I’m coining a new word.
Sophophobia: fear of experts. (from Greek: Sophos: wisdom + Phobia: fear)
Why? As I was driving home from my bloodwork appointment this evening I was listening to Marketplace on XM Public Radio and I heard this enlightening exchange between Kai Ryssdal and his guest, Stacey Palmer:
Ryssdal: OK, so now back to the downsides, and those experts you were talking about. That’s kind of a scary term, when somebody else, some other expert decides how you get to do what you do, right?
Palmer: That’s one of the problems: Who gets to decide.
(For the complete interview and transcript see here.)
What I found fascinating and disturbing about this exchange was the almost unchallenged assumption that expertise is somehow bad. It seems that in the United States experts and expertise are the enemy, some sort of elitist cabal out to subvert democracy and enslave mankind. Granted, this is not a new phenomenon. Toqueville wrote in the 1830s:
Men seldom take the opinion of their equal or of a man like themselves upon trust.
Not only is confidence in the superior attainments of certain individuals weakened among democratic nations, as I have elsewhere remarked, but the general notion of intellectual superiority which any man whatsoever may acquire in relation to the rest of the community is soon overshadowed. As men grow more like each other, the doctrine of the equality of the intellect gradually infuses itself into their opinions, and it becomes more difficult for any innovator to acquire or to exert much influence or the minds of a people.
I am also reminded of the vehement opposition to the “egghead” presidential aspirations of Adlai Stevenson. His intellectual demeanor was ridiculed by Republicans, led by Stewart Alsop, the newspaper columnist who, himself, boasted a Yale diploma. But it was precisely at that time that America’s experts were at their peak, building nuclear bombs and soon after putting man on the moon. Apparently, America’s brief intellectual apex tapped the deep natural vein of anti-intellectualism that has brought us to this present moment, when expert is a scary term.
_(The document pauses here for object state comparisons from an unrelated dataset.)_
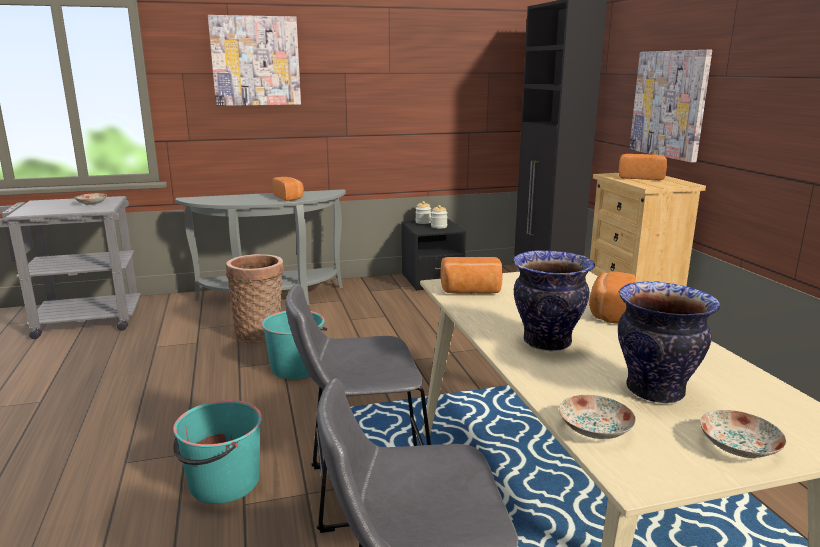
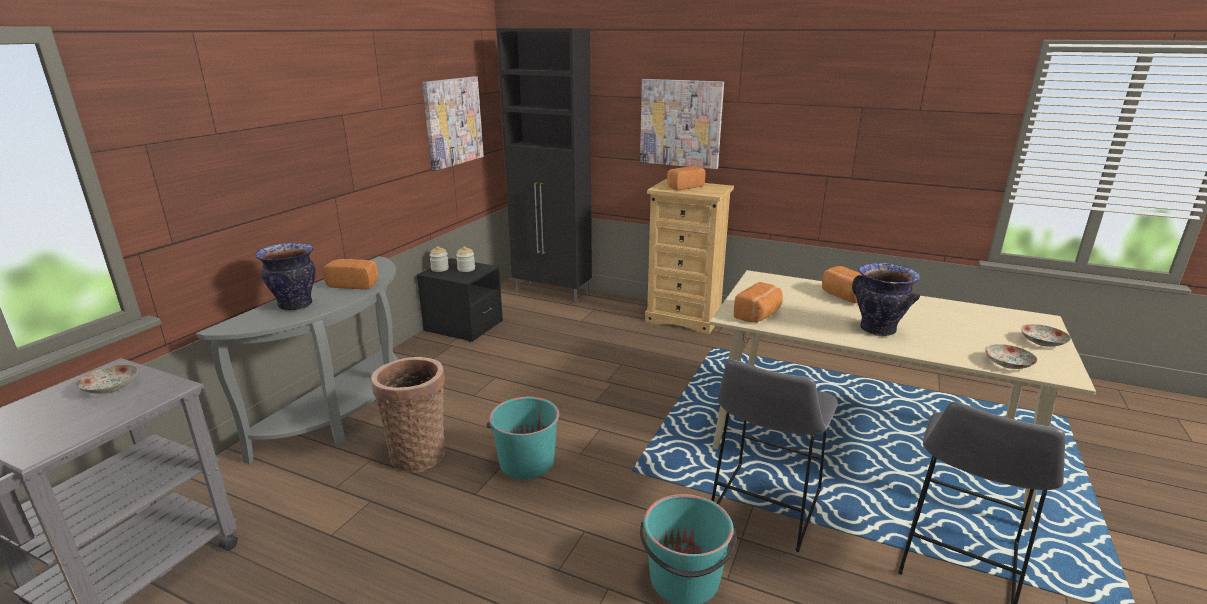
camera: 50 degrees left, 5 degrees up
picture [208,15,301,106] -> picture moved to [422,76,484,171]
vase [618,281,720,403] -> vase moved to [255,243,316,311]

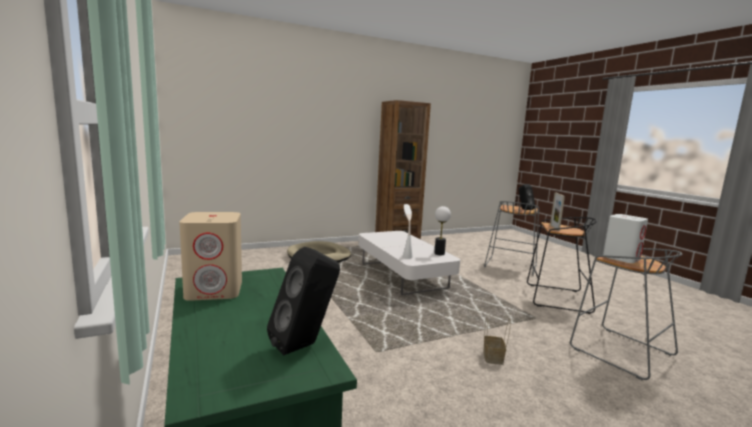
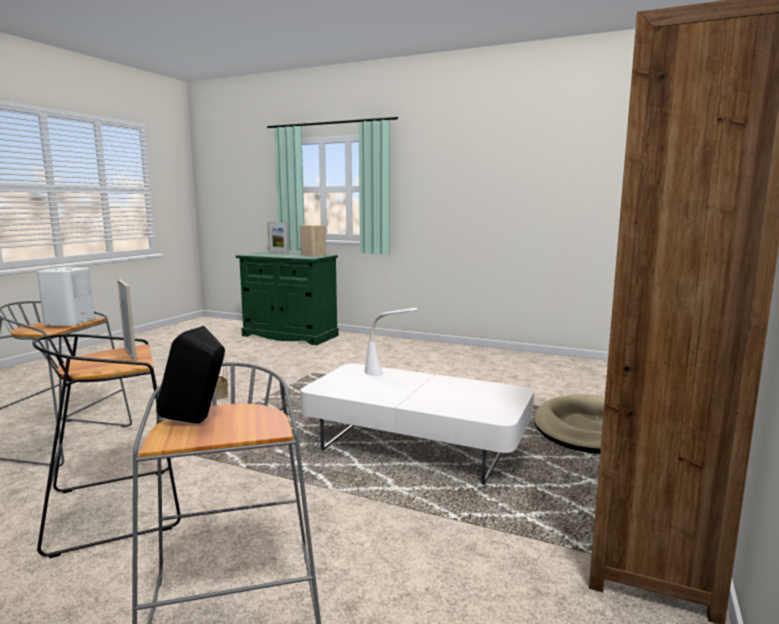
camera: 140 degrees right, 0 degrees up
black speaker [267,247,340,355] -> none
table lamp [434,206,451,255] -> none
none -> picture frame [267,222,289,253]

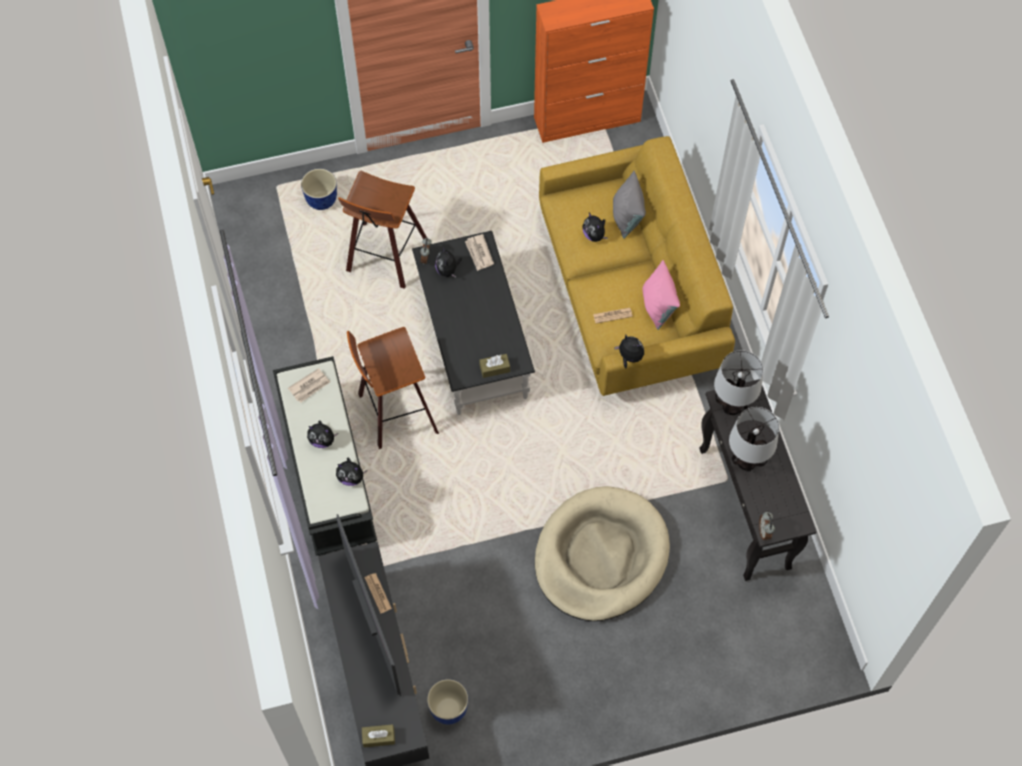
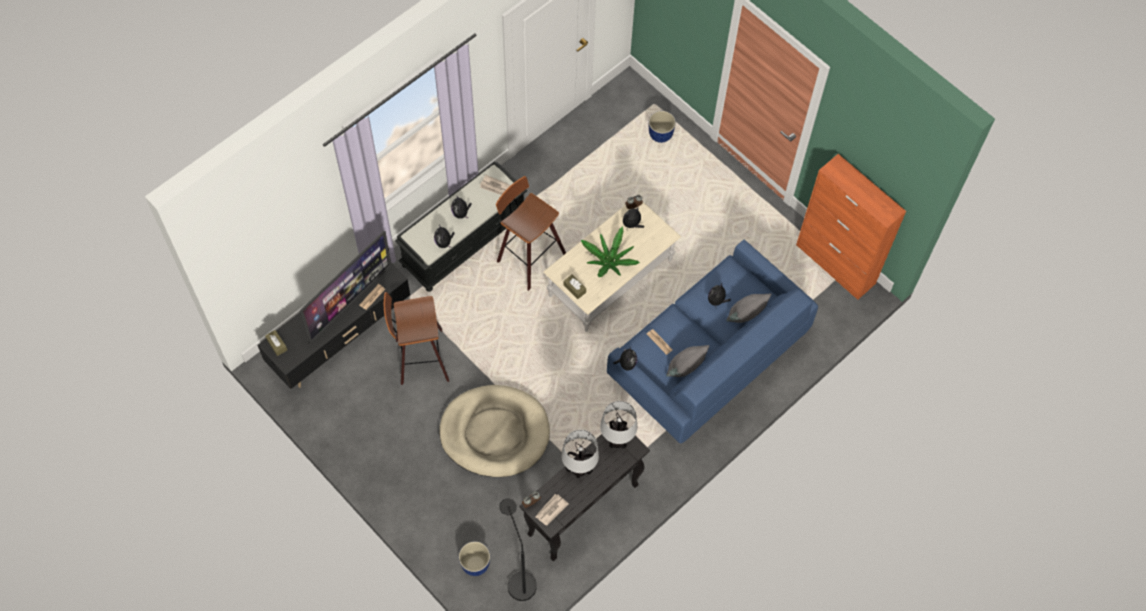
camera: 60 degrees right, 0 degrees up
stool [338,171,427,289] -> stool moved to [384,292,449,385]
black coffee table [412,231,535,415] -> beige coffee table [543,202,681,332]
planter [427,679,468,725] -> planter moved to [459,541,490,576]
newspaper [465,234,494,271] -> newspaper moved to [535,494,569,525]
yellow sofa [539,136,735,396] -> blue sofa [607,240,818,444]
pink pillow [642,260,680,330] -> grey pillow [666,345,709,377]
none -> black floor lamp [499,498,537,601]
none -> potted plant [581,226,640,277]

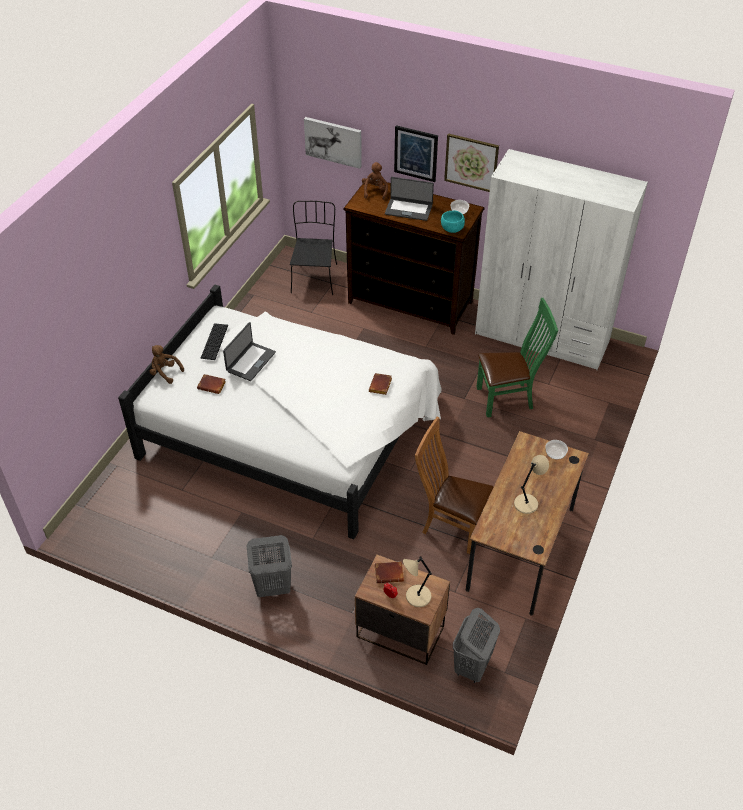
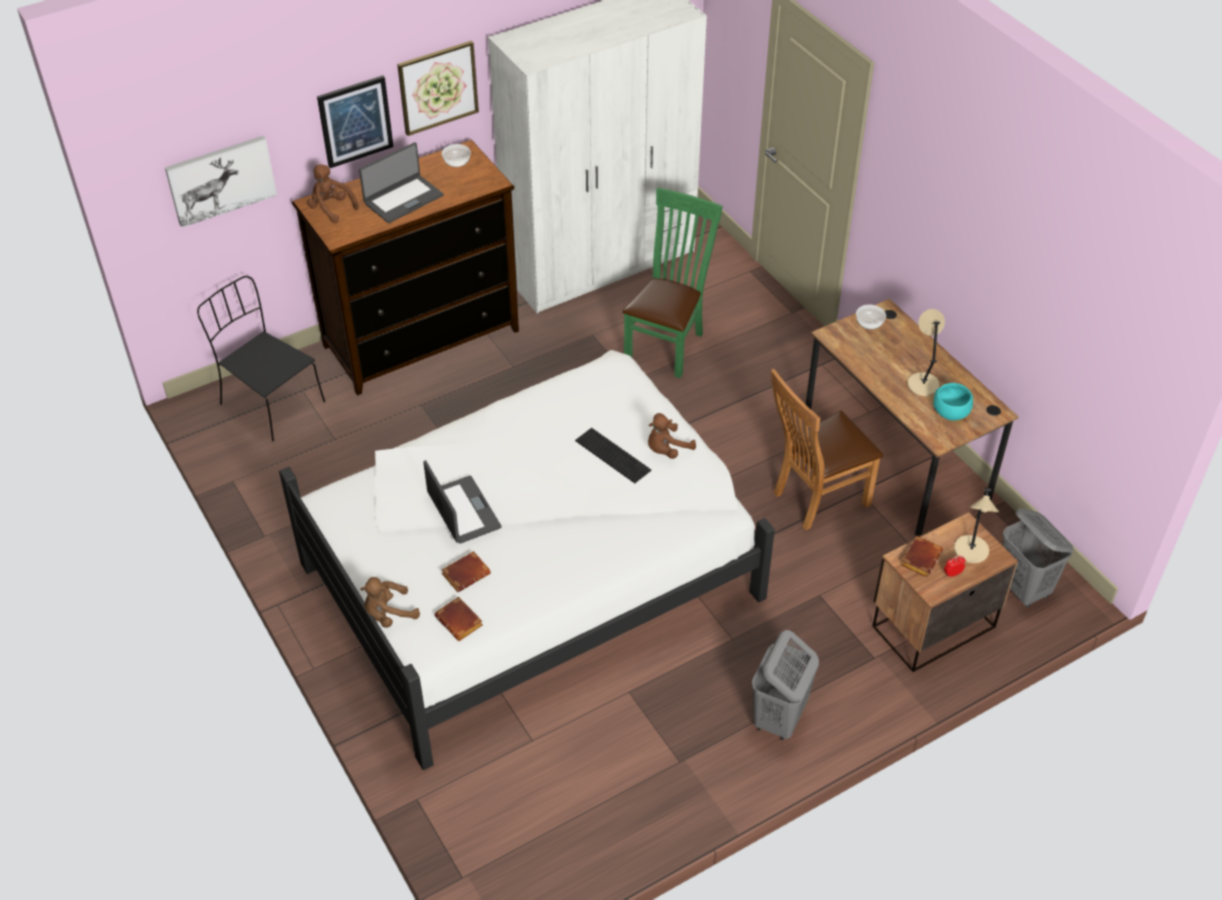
camera: 55 degrees left, 0 degrees up
keyboard [201,323,228,360] -> keyboard moved to [575,428,651,483]
brown book [369,373,392,395] -> brown book moved to [434,597,483,641]
turquoise bowl [441,210,465,233] -> turquoise bowl moved to [933,383,973,421]
none -> brown plush toy [648,413,696,459]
But, you might argue, experts have brought on us all the recent economic calamity. When so-called experts can cause such a mess, what value can we place on expertise, and who can say who is really an expert and who is not?
This is a problem we American’s bring on ourselves. When we don’t like the answer experts supply, all to often we go “shopping” for a different expert to give us the answer we want, or that reaffirms our own beliefs, since we are really intellectually equivalent to any supposed expert, as Toqueville so presciently observed. It’s never hard to find someone who will claim expertise in order to fill a void. This is the root of the problem: Americans don’t want experts; they want sycophants. They want someone to tell them they are right, not someone to tell them the truth. This was alarmingly obvious during Bush the Younger’s administration, but it really reflected the culture of America as a whole, not some deviant aberration. And little has changed since George W. left office.
Which brings me to a final point. If as Toqueville observed more than a century and a half ago, Americans are predisposed to discount expertise, and we have managed despite that fact to create a modern nation that boasts the largest economy in the world, what’s wrong with that? Well, perhaps this predilection to disdain for the intellectual has brought us this far, but no further. Perhaps we have reached the realistic limits of our cultural capacity. China is rapidly advancing on us economically, and Europe has long since passed us by in most measures of social and cultural development. By some measures, particularly regarding public health, we are being overtaken by many third world countries. Perhaps we have gone as far as amateurism, duct tape and sophophobia will take us.